▶ What you have to do: Begin at the line below that holds "Recommended Items" and end at the line that holds "PRESIDENT YOWERI KAGUTA", transcribing each line exactly and skipping any picture.

▶ Provided data:

*** Begin section ***

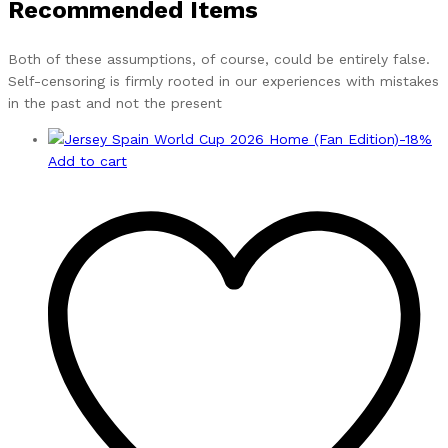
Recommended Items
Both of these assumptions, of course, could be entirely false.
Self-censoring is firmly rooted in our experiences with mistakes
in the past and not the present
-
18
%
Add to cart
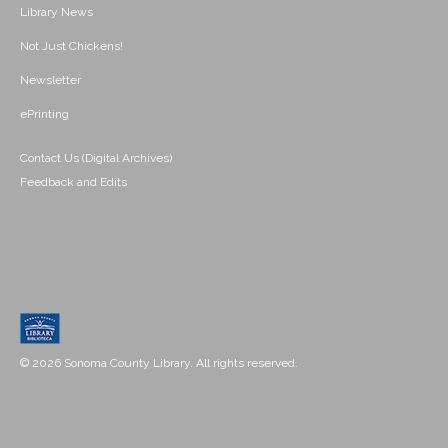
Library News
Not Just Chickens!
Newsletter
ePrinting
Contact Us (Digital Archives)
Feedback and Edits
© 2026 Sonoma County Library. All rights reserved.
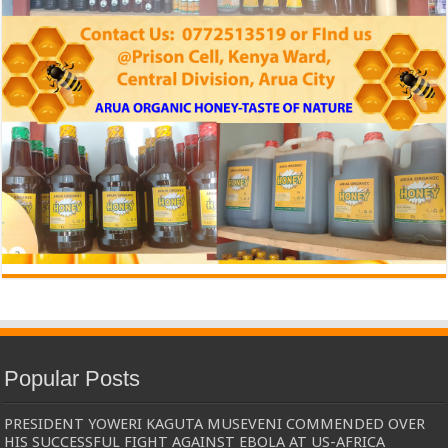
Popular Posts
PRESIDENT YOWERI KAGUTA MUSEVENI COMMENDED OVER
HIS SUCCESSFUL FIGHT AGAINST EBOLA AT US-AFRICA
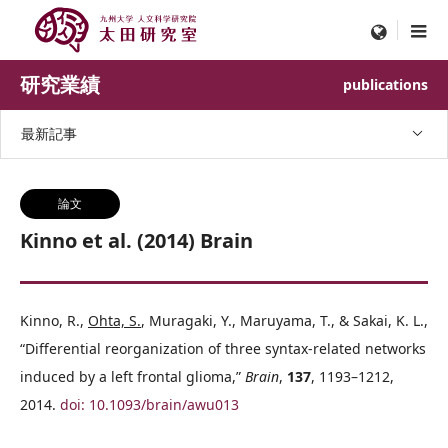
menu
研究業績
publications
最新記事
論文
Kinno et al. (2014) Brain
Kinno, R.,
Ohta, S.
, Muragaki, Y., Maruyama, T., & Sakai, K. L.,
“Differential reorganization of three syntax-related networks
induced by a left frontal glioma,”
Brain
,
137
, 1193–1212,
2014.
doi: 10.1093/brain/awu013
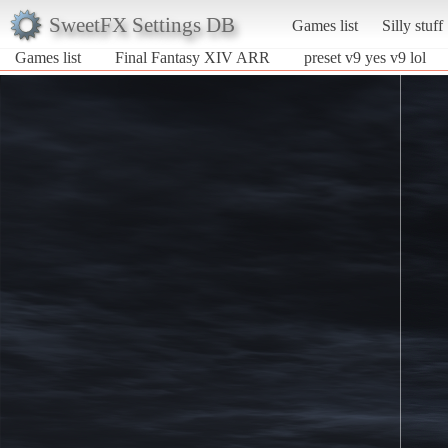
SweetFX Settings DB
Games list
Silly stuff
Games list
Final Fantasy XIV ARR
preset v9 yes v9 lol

*** End section ***
*** Begin section ***

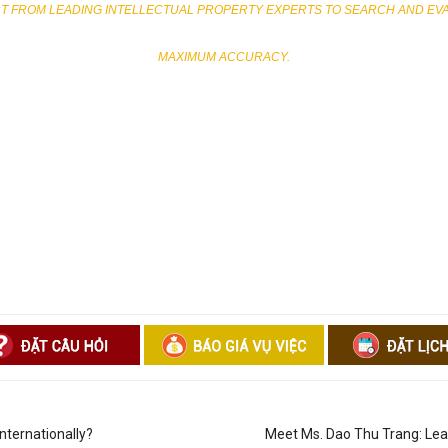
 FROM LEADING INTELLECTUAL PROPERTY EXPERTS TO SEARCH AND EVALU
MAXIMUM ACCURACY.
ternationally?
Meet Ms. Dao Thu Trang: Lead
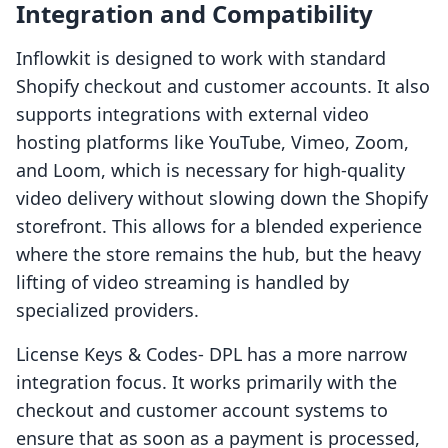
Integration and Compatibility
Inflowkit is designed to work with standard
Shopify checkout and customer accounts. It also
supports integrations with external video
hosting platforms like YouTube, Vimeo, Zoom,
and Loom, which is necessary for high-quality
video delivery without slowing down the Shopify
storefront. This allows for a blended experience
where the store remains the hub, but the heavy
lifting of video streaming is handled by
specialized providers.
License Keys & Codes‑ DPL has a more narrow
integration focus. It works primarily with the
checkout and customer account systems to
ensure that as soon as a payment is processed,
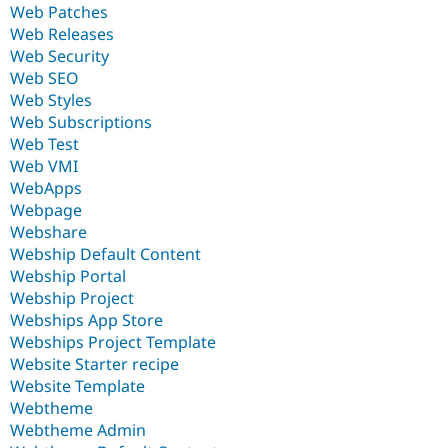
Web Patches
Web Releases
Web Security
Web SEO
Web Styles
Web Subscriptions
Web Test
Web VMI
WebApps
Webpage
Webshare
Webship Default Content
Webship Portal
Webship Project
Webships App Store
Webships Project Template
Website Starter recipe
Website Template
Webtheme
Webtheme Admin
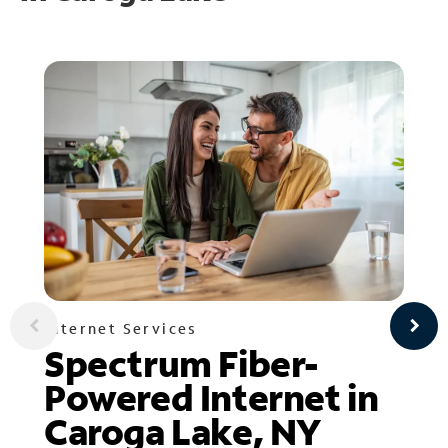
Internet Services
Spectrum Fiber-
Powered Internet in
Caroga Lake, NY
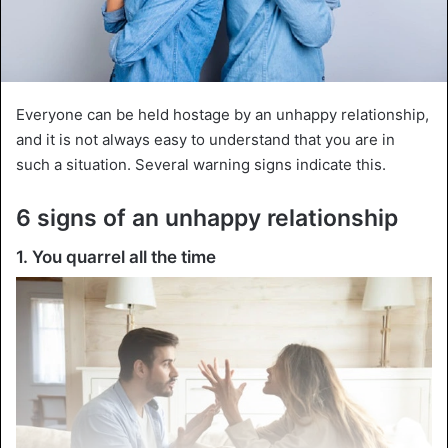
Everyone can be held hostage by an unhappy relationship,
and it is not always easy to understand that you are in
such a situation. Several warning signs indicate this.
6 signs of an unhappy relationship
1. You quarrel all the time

*** End section ***
*** Begin section ***

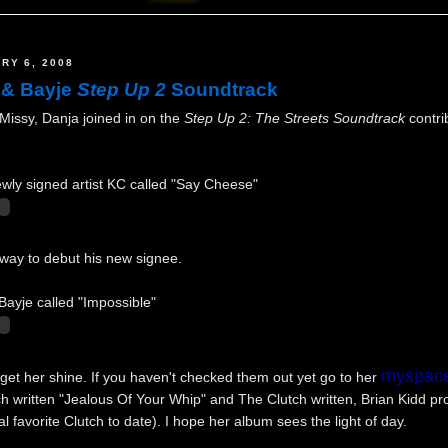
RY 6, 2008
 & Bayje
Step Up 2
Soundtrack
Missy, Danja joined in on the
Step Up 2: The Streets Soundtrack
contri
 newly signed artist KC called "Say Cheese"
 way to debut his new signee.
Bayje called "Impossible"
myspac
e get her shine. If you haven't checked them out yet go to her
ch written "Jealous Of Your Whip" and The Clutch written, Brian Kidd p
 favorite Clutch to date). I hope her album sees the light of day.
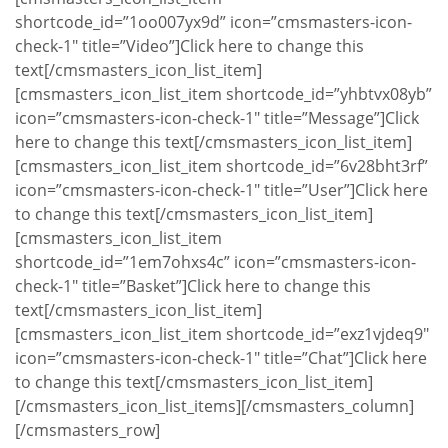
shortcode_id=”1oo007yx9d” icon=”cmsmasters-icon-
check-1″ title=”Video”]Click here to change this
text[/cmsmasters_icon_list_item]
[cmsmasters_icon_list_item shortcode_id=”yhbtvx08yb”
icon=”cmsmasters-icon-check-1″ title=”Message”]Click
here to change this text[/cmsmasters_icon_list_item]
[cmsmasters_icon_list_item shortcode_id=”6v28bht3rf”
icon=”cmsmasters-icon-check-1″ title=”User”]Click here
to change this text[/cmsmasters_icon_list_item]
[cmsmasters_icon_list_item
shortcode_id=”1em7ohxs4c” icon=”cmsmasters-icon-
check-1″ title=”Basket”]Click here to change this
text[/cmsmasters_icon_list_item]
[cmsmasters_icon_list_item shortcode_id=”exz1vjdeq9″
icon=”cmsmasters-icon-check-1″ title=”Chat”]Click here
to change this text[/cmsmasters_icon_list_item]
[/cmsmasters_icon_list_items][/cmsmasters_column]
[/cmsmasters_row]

*** End section ***

▶ Answer area:
Recommended Items
Both of these assumptions, of course, could be entirely false.
Self-censoring is firmly rooted in our experiences with mistakes
in the past and not the present
-
18
%
Add to cart
Library News
Not Just Chickens!
Newsletter
ePrinting
Contact Us (Digital Archives)
Feedback and Edits
© 2026 Sonoma County Library. All rights reserved.
Popular Posts
PRESIDENT YOWERI KAGUTA MUSEVENI COMMENDED OVER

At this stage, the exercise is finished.